-- start Selection --

When Tom Donaldson went looking for a business to call his own, the long-time restaurant executive didn’t try to start his own brand or cook up a novel new recipe to sell to hungry consumers.
He took a leadership role and an equity stake in Edo Japan, an existing fast-food franchise with menu items his wife would rave about after trips to the local mall. The Teppan-style cooking business was struggling, but Mr. Donaldson eventually turned it around, and then purchased it outright from its founders and other investors in 2006.
Calgary-based Edo Japan has more than 100 locations in food courts across Canada, mostly in the West, and it is celebrating its 35th anniversary. Mr. Donaldson has received awards for his entrepreneurial acumen, even though he claims not to be “a typical entrepreneur.”
“I’m not an inventor,” he says. “The ones who start from scratch are generally inventors, idea people, but they aren’t managers.”
The business landscape is filled with entrepreneurs such as Mr. Donaldson, who decide to buy into the title instead of starting from scratch. A lot of them go this route because they don’t have an idea, they don’t want to take the risk with an untested brand, or they don’t want to go through the complicated process of trying to raise money and get all of the necessary government approvals for a new venture.
Some have started their own businesses in the past, but they don’t want to go through it again.
“More experienced entrepreneurs tend not to want to start one again. They like to find one that is doing okay, but they make it do a heck of a lot better, ” said Jesse Rodgers, director of the Creative Destruction Lab at the University of Toronto’s Rotman School of Management. He also founded TribeHR, a business software company acquired by NetSuite in 2013.
Mr. Rodgers said some entrepreneurs simply don’t have the cash to buy a business that’s already up and running, but he says he believes it can be “way more attractive to go into something that already has revenue and you can built and shape.”
Lori Bacon decided to buy her mother’s swimwear company, SwimCo, along with her husband and brother, because it was a business they were familiar with, and it was ripe for expansion. Her mother, Corinne Forseth, started the company as a hobby in 1975, when Ms. Bacon was a kid participating in the local swim team.
Ms. Bacon joined her mother’s company after graduating from university in 1981 – it was still a mail-order business – and helped build out half-a-dozen stores in Western Canada.
Her mother decided to retire 20 years ago, and Ms. Bacon, husband Dave Bacon and brother Steve Forseth have since expanded SwimCo to 22 stores across Western Canada and an e-commerce site. Ms. Bacon says she loves the swimwear business, and she bought it because it was “a venture you can see.”
“I like being able to create something tangible and then put your own personality on it,” says Ms. Bacon, adding that starting a company means having to come up with a winning idea and then developing the structure.
“It addressed our creative needs … I didn’t think about going off and doing something else and going that [startup] route.”
For Derek Archer, buying restaurant franchises seemed like a logical career move to fulfill his entrepreneurial drive, after having worked in the business since he was a teenager growing up in North Vancouver.

-- end Selection --
-- start Supplied material --

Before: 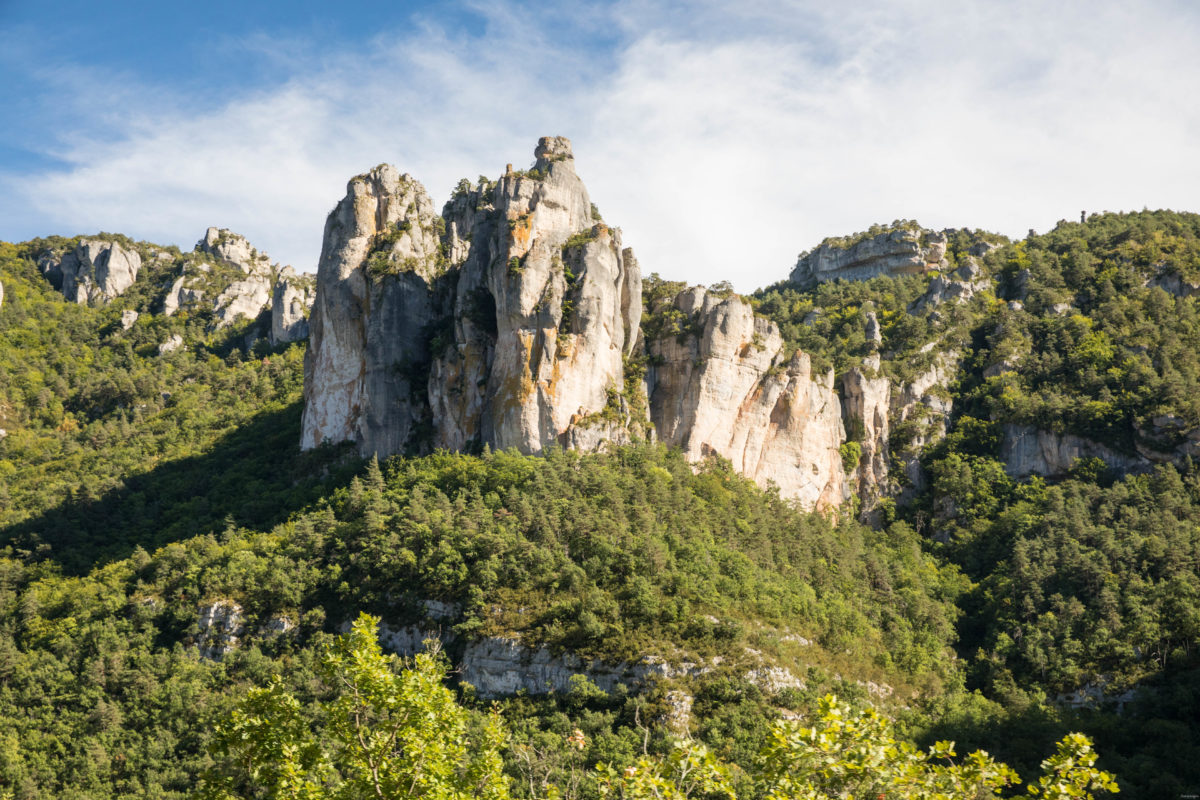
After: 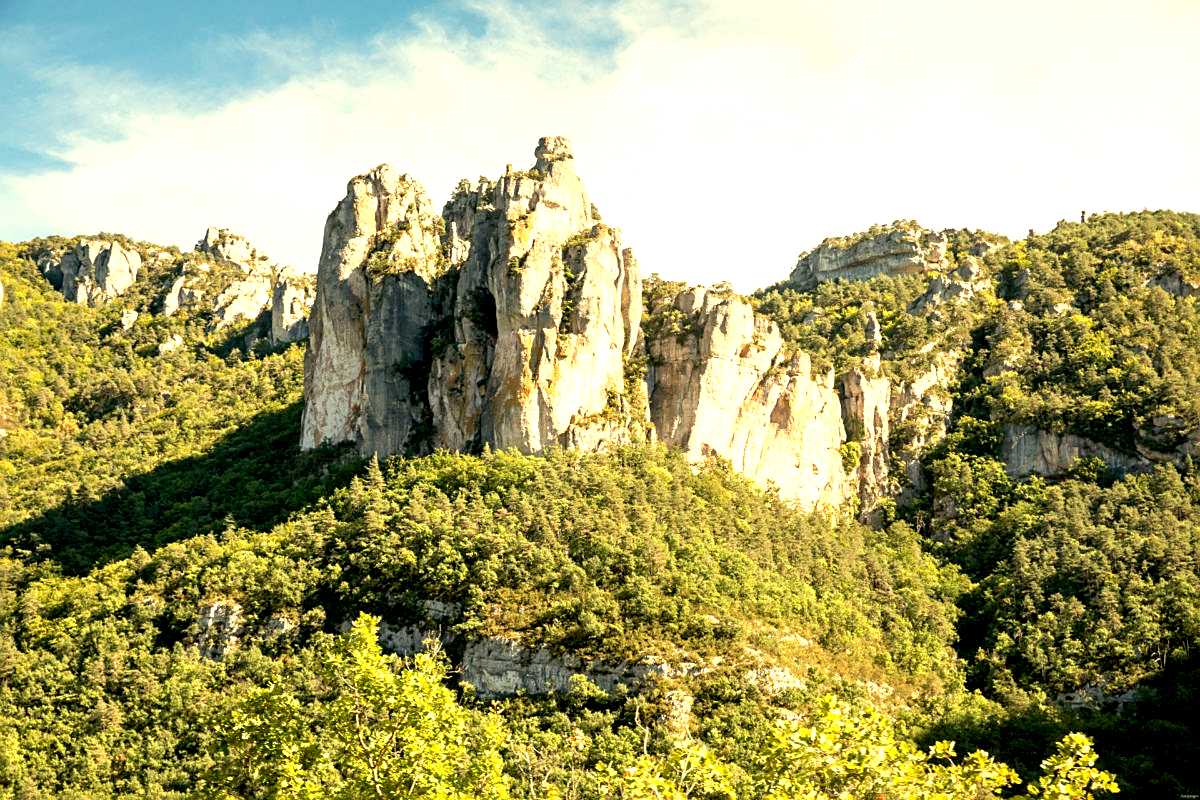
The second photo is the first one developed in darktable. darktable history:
white balance: red 1.08, blue 0.791
exposure: black level correction 0.008, exposure 0.979 EV, compensate highlight preservation false
sharpen: on, module defaults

-- end Supplied material --

To do:
(a) Write out the passage from the article on buying existing businesses, from "Mr. Rodgers said" up to and including "local swim team.", with no changes.
(b) Give the records again line for line without changing any wording, and omit the pictures.
The article and the records were taken from unrelated sources.

Solution set:
(a)
Mr. Rodgers said some entrepreneurs simply don’t have the cash to buy a business that’s already up and running, but he says he believes it can be “way more attractive to go into something that already has revenue and you can built and shape.”
Lori Bacon decided to buy her mother’s swimwear company, SwimCo, along with her husband and brother, because it was a business they were familiar with, and it was ripe for expansion. Her mother, Corinne Forseth, started the company as a hobby in 1975, when Ms. Bacon was a kid participating in the local swim team.

(b)
Before: 
After: 
The second photo is the first one developed in darktable. darktable history:
white balance: red 1.08, blue 0.791
exposure: black level correction 0.008, exposure 0.979 EV, compensate highlight preservation false
sharpen: on, module defaults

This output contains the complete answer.